Kultur : Gähnen einer Ehe

Lars Noréns „Distanz“: Uraufführung im Studio der Berliner Schaubühne

Peter Laudenbach

Mit Lars Noréns Gesellschaftspanorama „Personenkreis 3.1“ eröffnete Thomas Ostermeier vor bald sechs Jahren die neue Schaubühne. Der schwedische Dramatiker ist inzwischen aber wieder zu den depressiven, kleinen Stücken aus dem gehobenen Bürgertum zurückgekehrt – zu den modernisierten Nachfolgemodellen von Albees „Virginia Woolf“- Personal, zu den Updates eines gut funktionierenden Genres.

In „Distanz“ begegnen wir wieder zwei Paaren, die auf den ersten Blick wie die üblichen Ehe-Opfer wirken: Normal verrohte Beziehungsinsassen. Enrico Stolzenburg hat die Uraufführung in der neuen „Studio“-Reihe der Schaubühne ohne unnötige Komplikationen abgewickelt. Kristoffer, ein herrischer Spießer mit Bügelfalten und ohne den Ehrgeiz, ein sympathischer Mensch zu sein (Falk Rockstroh), hat seine Gattin Hanna (Cristin König) fest im Griff: Kaum kann ihr Dauerlächeln die latente Panik überspielen. Ihr Geplapper ist nichts als die Außenseite ihrer Angst vor seinen cholerischen Schüben.

Auch das zweite Paar, der pummelige Tomas (David Ruland) und die sich gerne lasziv räkelnde Eva Lena (Christina Geiße) führt vor, wie Stumpfsinn, Lieblosigkeit und gelegentliche Hormonausschüttungen als Beziehungskitt funktionieren. So weit, so genreüblich. Aber die saturierten Achtziger sind vorüber, wir sind ein paar Jahre und Kriege weiter. Nicht mehr die Wohlstandsdepression wird liebevoll besichtigt, sondern die seelischen Kollateralschäden der neuen Weltordnung.

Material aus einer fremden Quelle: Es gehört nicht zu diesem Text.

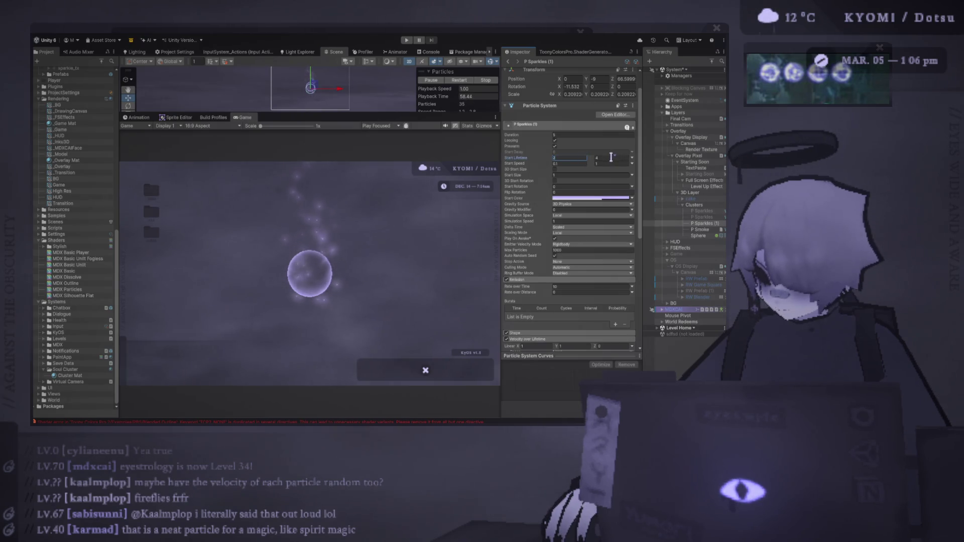
click(456, 80)
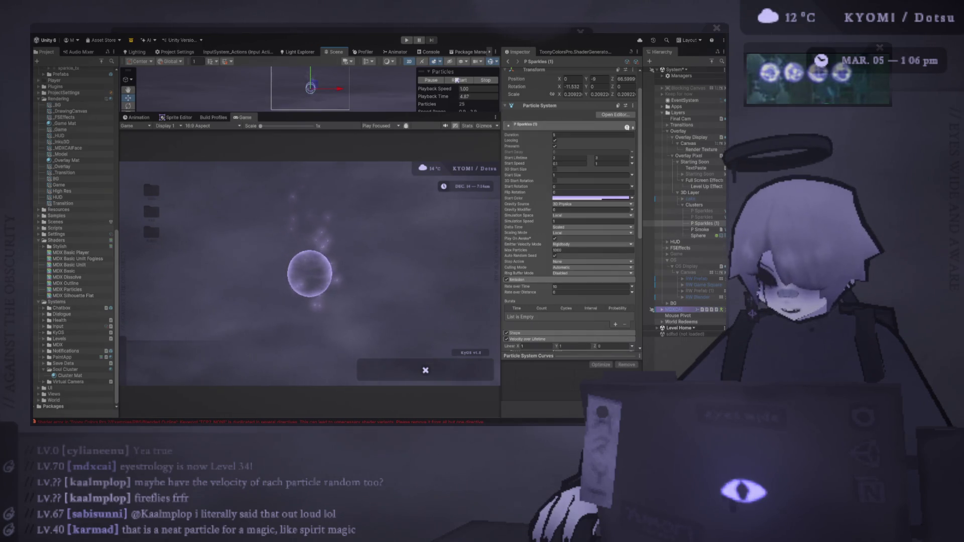
scroll(542, 290, down, 5)
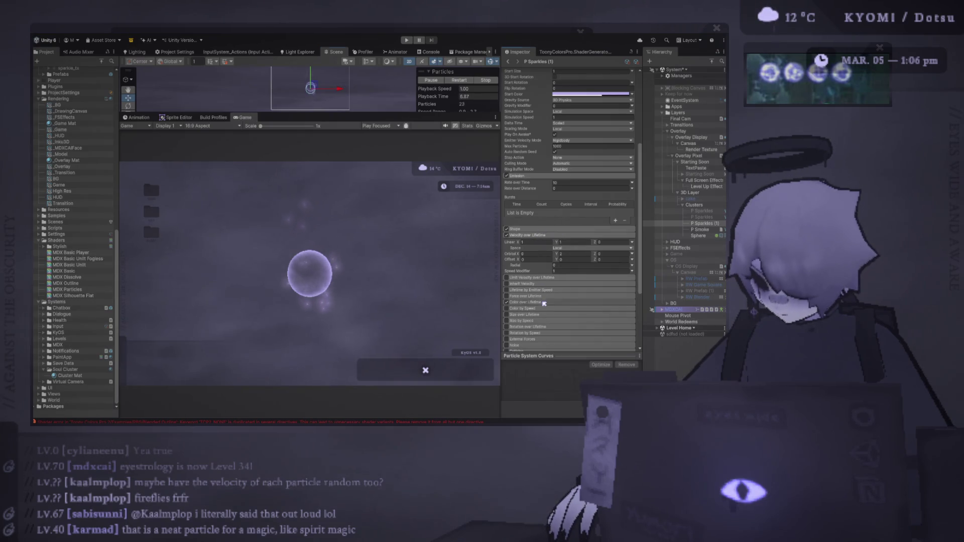
Step: Compare the replayed sparkles against the Photoshop reference sheet
key(alt+Tab)
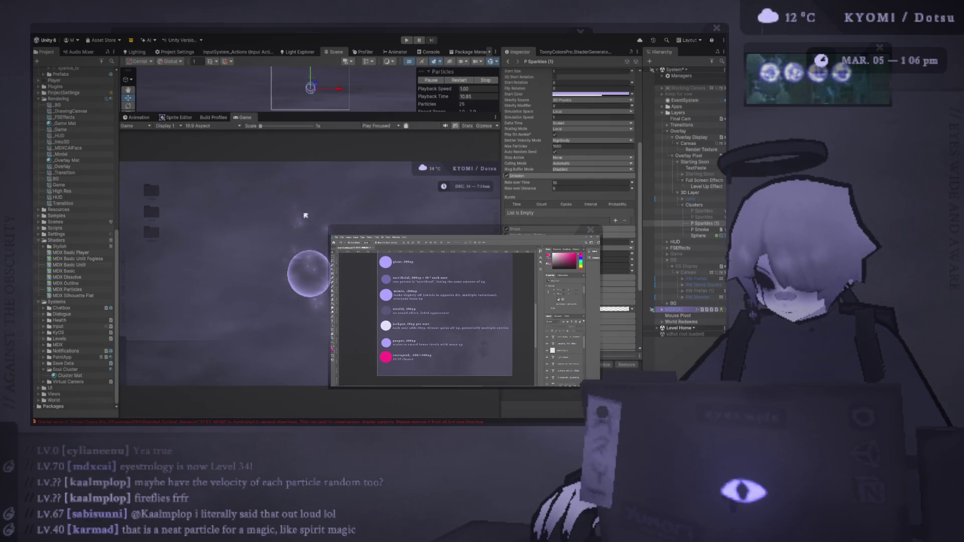
click(306, 215)
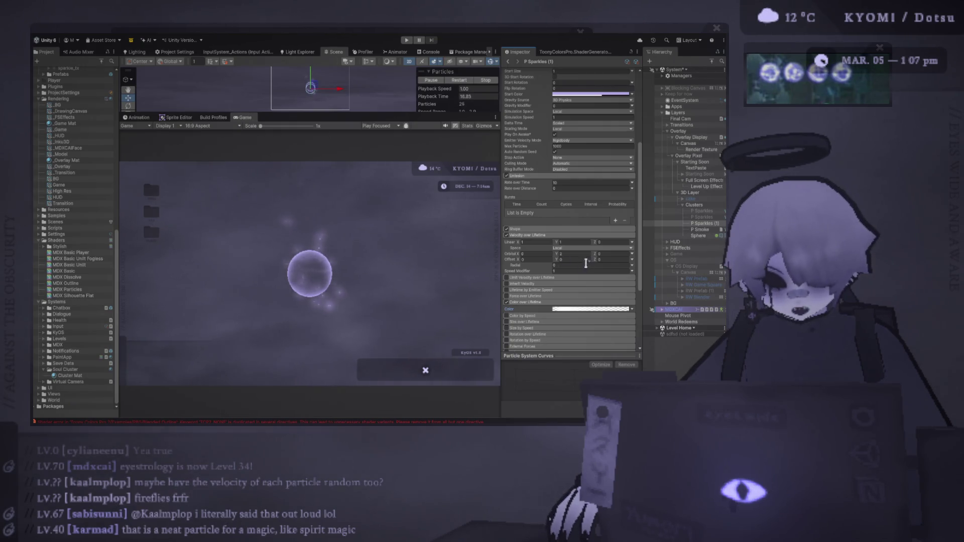
scroll(582, 266, up, 5)
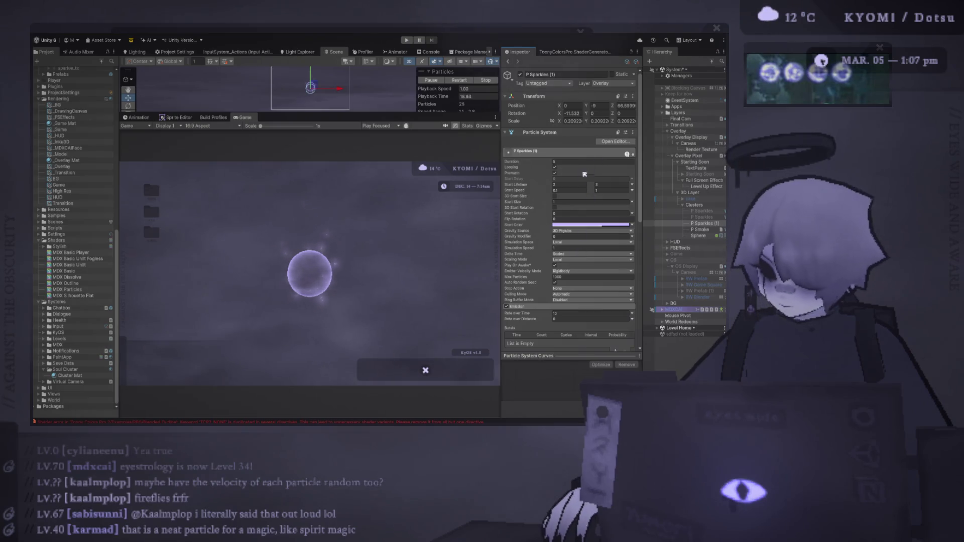
key(alt+Tab)
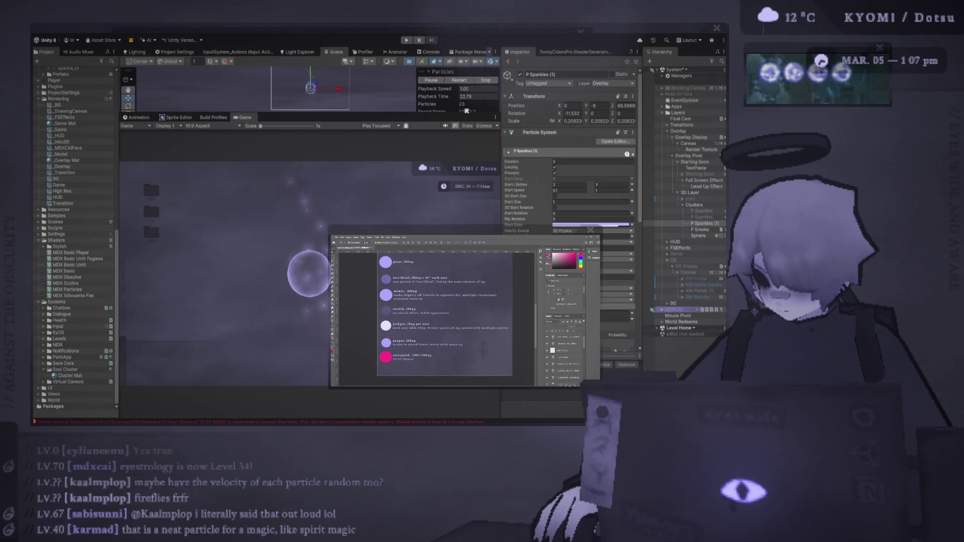
click(458, 81)
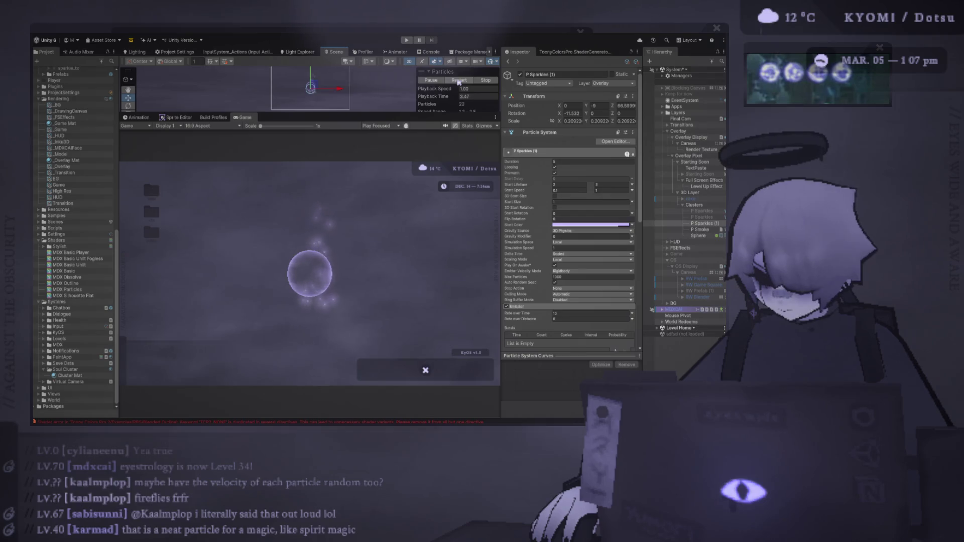
key(alt+Tab)
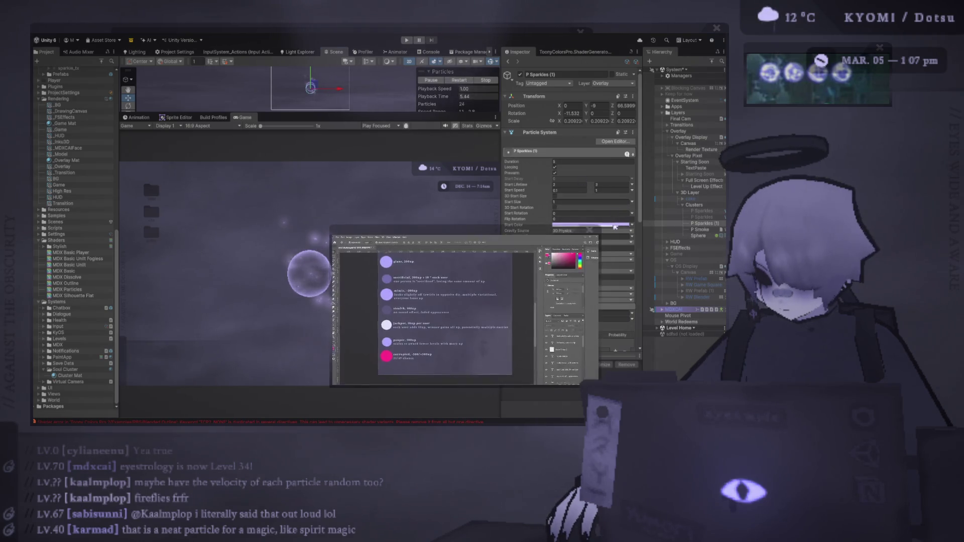
key(alt+Tab)
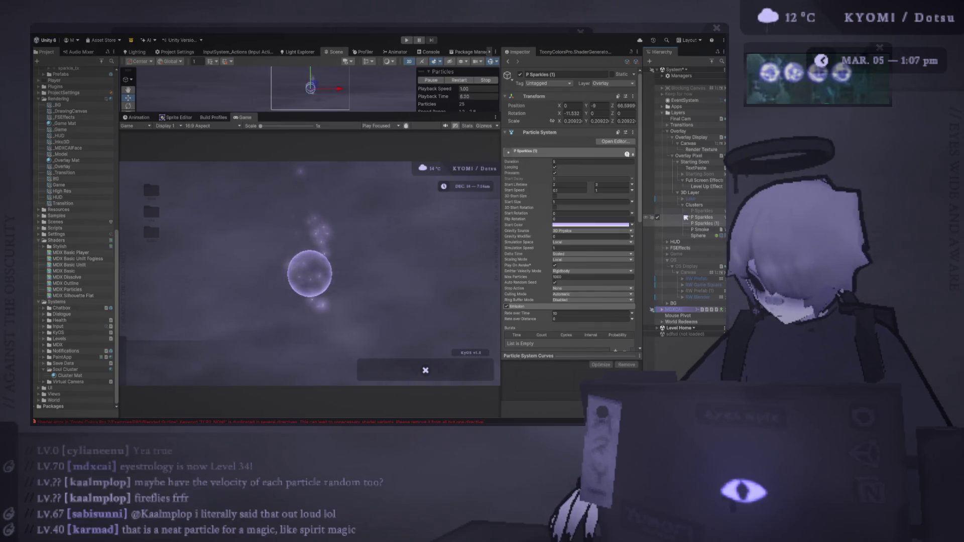
Step: Set P Sparkles' Emission Rate over Time to 2 and replay the preview
ctrl+click(694, 217)
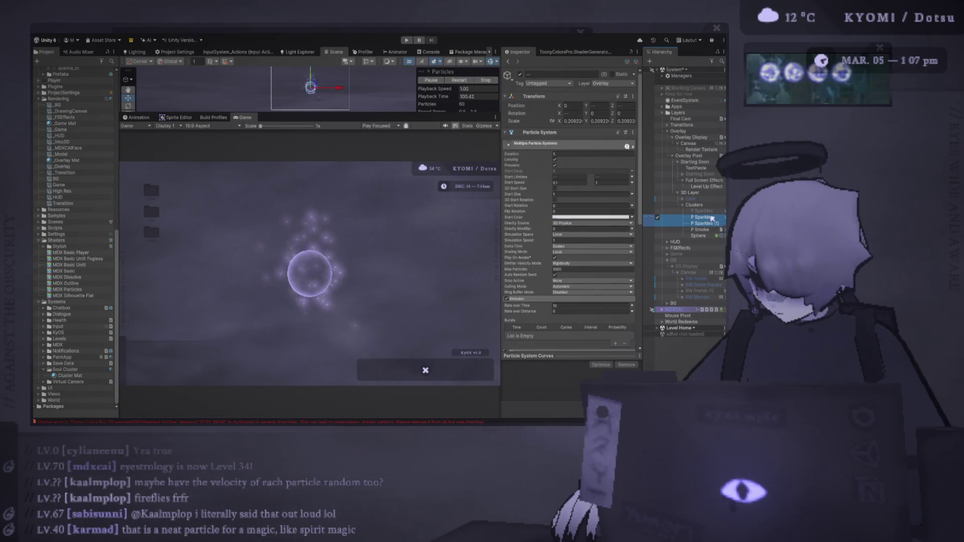
click(712, 218)
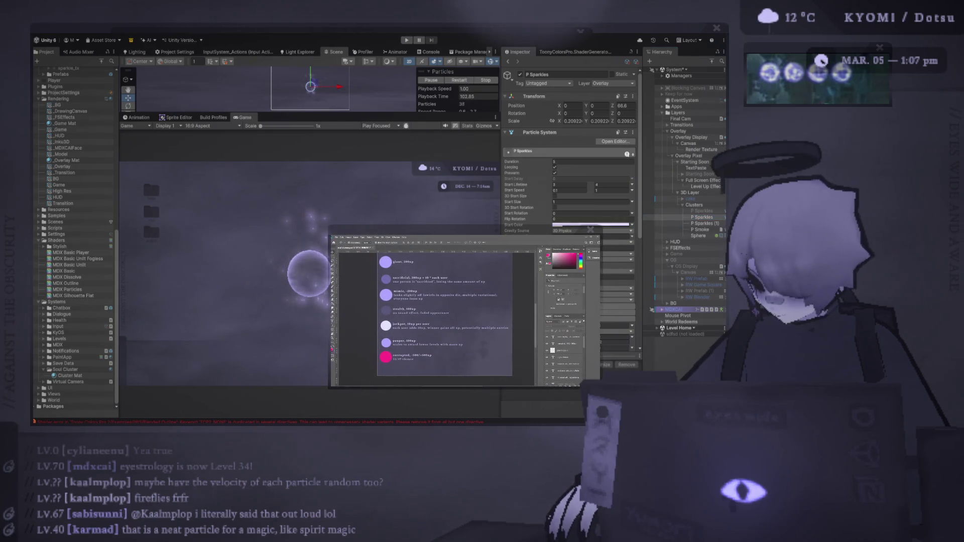
click(565, 313)
text(2)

Kristoffer und Tomas sind keine normalen Angestellten in irgendeinem gesichtslosen Großkonzern, sie sind Polizisten und erinnern sich beim Bier gern an ihre Bürgerkriegseinsätze in Bosnien. Ob sie für die UNO, die KFOR oder eine paramilitärische Miliz kämpften, bleibt offen. Klar wird nur, dass der Kriegseinsatz das Aufregendste war, was sie bisher erlebt haben.

Von diesen Erinnerungen zehren sie. Das Problem dieser Konstruktion, die die breitbeinig ausgekosteten Kriegserinnerungen ins banale Gerede einsickern lässt, ist ihre komplette Vorhersehbarkeit und Eindimensionalität. Die Schlusspointe wirkt nur noch wie der angestrengte Versuch, ein routiniert runtergespultes Stück mit einem Hauch Horror zu verzieren. Wenn die Männer nicht gerade ihre Frauen runterputzen, gönnen sie sich, wie wir am Stückende erfahren, den Besuch in einem besonderen Freizeitpark, in dem die Folter und Demütigung von Gefangenen zum Vergnügungsprogramm gehört. Was als Stück über die Banalität des Bösen intendiert ist, kippt in die wenig originelle Ausbeutung realen Schreckens.

Wieder heute und 31. 10. und am 2. 11.